The booming world of decentralized finance (DeFi) has reached new heights in recent weeks as the total value of assets locked in the DeFi ecosystem surpasses $13 billion. Arguably the fastest-growing sector in the crypto industry today, DeFi has witnessed an explosive influx of capital and market participants in just a matter of months. Amid this meteoric rise, Ethereum continues to dominate the DeFi space, holding 96% of the total transaction volume.

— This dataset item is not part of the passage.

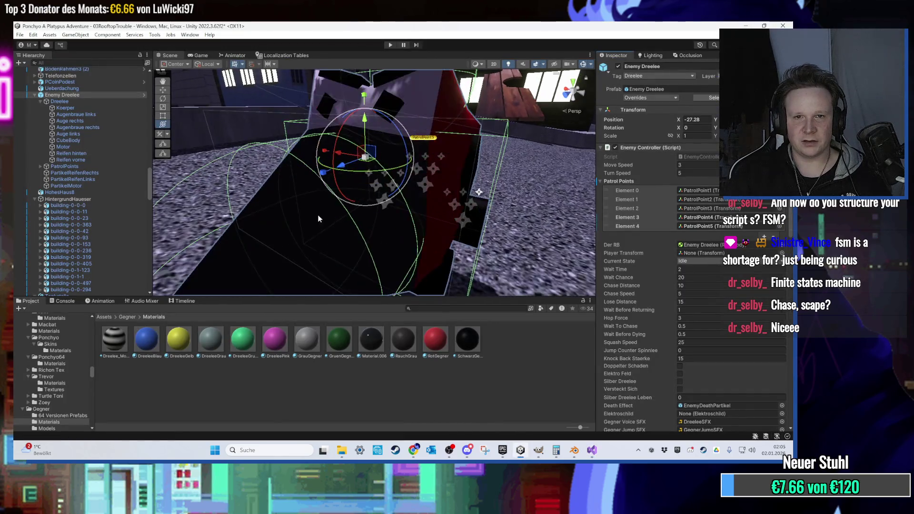
left_click_drag(298, 219, 367, 277)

While this recent growth has accelerated the pace of innovation and experimentation in the DeFi landscape, it has also brought forward valid concerns around its long-term sustainability, particularly in Ethereum’s scalability challenges and high gas fees. There is no denying that flaws exist in the world of Ethereum-based DeFi, with detractors citing over-complexity and risk as significant roadblocks. From re-entrancy attacks on Uniswap and Lendf.me to Yam Finance’s smart contract coding flaws, the high-profile security incidents in the first half of 2020 alone are indicative that the sector’s explosive growth could be taking place at the expense of its safety and stability.
Amrit Kumar is the president, chief scientific officer and co-founder of Zilliqa, the first public blockchain platform built on sharded architecture.
At the same time, the consolidation of DeFi protocols around the Ethereum platform has raised some lingering existential questions: Beyond technical challenges such as network congestion or security issues, should DeFi – with decentralization at its core – be defined solely by a single network?
It’s a question made more acute by major Ethereum infrastructure provider Infura disrupting the entire network, on Wednesday.